Sevinerek eve geldim fakat sevincim birkaç denemeyle kabusa dönüştü... Ne yaparsam yapayım bir türlü büzgü yapmayı beceremedim, resmen düz dikiş yapıyordu... Biraz araştırma ve çokça pratik yaparak sonunda o videolarda gördüğüm büzgüleri yapabilmeyi başardım... Biraz el alışkanlığı ve tecrübe istiyor ve birkaç da püf noktası...

İşte büzgü ayağı alıp da benim gibi kullanmayı bir türlü başaramayanlar ya da almayı düşünenler için dikkat edilmesi gereken püf noktaları...


1- Dikiş uzunluğunu tabii ki de en büyüğe ayarlamalısınız...

2- İğnenin pozisyonunu da sola ayarlamanız gerekiyor...




3- İşte en önemli ve keşfettiğimde artık büzgü yapabilmemi sağlayan püf noktası: meğer tansiyon ayarını da arttırmak gerekiyormuş... Tansiyonu ne kadar arttırırsanız büzgü o kadar sıklaşıyor...

 4'den 9'a kadar denedim...İşte sonuç!...



4- Videoları izlediğimde bu ayağı çok istememe sebep olan en büyük etken ise iki kumaşı tek dikişte birleştirme özelliği... videoları izlerken çok kolaymış gibi geliyor fakat işin aslı öyle değilmiş... pratik pratik pratik!!!

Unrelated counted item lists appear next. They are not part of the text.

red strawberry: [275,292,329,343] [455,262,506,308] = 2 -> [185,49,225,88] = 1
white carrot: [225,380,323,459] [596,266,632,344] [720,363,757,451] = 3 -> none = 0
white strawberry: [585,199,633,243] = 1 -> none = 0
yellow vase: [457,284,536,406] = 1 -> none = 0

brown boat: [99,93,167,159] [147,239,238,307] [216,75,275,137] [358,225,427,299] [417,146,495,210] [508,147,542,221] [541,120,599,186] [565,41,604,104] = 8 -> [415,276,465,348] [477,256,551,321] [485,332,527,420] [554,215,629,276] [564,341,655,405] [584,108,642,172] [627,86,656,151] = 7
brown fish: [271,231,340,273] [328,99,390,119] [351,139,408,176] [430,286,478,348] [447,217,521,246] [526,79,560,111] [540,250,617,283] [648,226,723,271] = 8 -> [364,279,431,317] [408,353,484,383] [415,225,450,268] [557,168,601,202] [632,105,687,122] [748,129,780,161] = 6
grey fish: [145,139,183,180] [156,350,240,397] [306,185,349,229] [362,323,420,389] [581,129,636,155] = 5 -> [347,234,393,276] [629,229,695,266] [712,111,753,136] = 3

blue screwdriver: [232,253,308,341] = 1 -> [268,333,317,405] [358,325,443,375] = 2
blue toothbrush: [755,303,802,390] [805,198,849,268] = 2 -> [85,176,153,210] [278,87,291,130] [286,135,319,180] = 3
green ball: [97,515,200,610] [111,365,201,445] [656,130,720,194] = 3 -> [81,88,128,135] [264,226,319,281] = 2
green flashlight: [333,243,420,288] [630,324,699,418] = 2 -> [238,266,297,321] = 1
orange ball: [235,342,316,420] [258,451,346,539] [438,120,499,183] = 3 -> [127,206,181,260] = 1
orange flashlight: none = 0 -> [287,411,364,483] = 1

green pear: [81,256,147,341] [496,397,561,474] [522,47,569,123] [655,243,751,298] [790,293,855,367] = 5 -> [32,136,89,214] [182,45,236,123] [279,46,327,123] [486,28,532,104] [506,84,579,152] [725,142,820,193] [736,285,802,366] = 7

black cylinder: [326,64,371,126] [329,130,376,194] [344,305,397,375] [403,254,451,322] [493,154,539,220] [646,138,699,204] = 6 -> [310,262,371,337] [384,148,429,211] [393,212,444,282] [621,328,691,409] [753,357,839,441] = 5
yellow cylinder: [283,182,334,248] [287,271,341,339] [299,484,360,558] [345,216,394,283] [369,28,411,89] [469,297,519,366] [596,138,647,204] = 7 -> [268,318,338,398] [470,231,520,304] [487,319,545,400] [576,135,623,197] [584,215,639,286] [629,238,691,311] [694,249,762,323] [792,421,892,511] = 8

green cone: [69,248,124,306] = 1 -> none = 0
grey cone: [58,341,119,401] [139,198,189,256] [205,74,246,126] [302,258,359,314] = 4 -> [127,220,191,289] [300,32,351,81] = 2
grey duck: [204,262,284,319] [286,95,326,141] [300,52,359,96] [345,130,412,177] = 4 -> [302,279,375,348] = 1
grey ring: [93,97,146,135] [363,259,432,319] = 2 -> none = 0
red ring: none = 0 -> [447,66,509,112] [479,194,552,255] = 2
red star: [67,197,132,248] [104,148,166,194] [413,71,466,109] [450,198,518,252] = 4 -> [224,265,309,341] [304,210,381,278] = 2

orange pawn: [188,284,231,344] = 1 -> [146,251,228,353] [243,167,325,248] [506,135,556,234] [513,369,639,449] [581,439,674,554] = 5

bunun için öncelikle büzgü olmasını istediğiniz kumaşı yüzü üste gelecek şekilde 0,5 cm den yerleştiriyorsunuz...


 düz olacak kumaşı ise tersi üstte olacak şekilde ayağın ortasındaki ince aralığa yerleştiriyorsunuz...


Ama dediğim gibi fazlasıyla pratik yapmak gerekiyor çünkü eğer gerektiği gibi kontrol sağlayamazsanız hemen kayabiliyor... Bunun için alttakini sol elimle üsttekini sağ elimle tutuyorum...   Çünkü üstteki kumaşı ayağın içinden kaymadan düzgünce devam ettirebilmek için sürekli sağa doğru yönlendirmek gerekiyor... Tıpkı otomobil kullanmak gibi önce zor oluyor ama kullandıkça ustalaşıyorsunuz... :)

5- Alttaki kumaşı sakın çekiştirip germeyin büzgü bozulabilir...

Veee işte sonuç!!!!

 

 Ne şekerler değil mi?...  :) Ben bu cicileri tansiyon ayarının 7. derecesinde yaptım...


 Alın size "şip şak" mini bir elbise!... Giyme de seyret!...  :)


1 Nisan 2014 Salı

Siyah Dantelden Lale Etek! / Black Lace Tulip Skirt!


Blog adımın siyahdantel olması tesadüf değil... elimde çok çeşitli siyah dantel var ve çok seviyorum onları... basit birşeyler yapayım derken bu kumaşı üzerime tutunca yine birşeyler canlanıverdi gözümde ve kendimi tutamayıp bu eteği yaptım... şekli laleye benzedi... 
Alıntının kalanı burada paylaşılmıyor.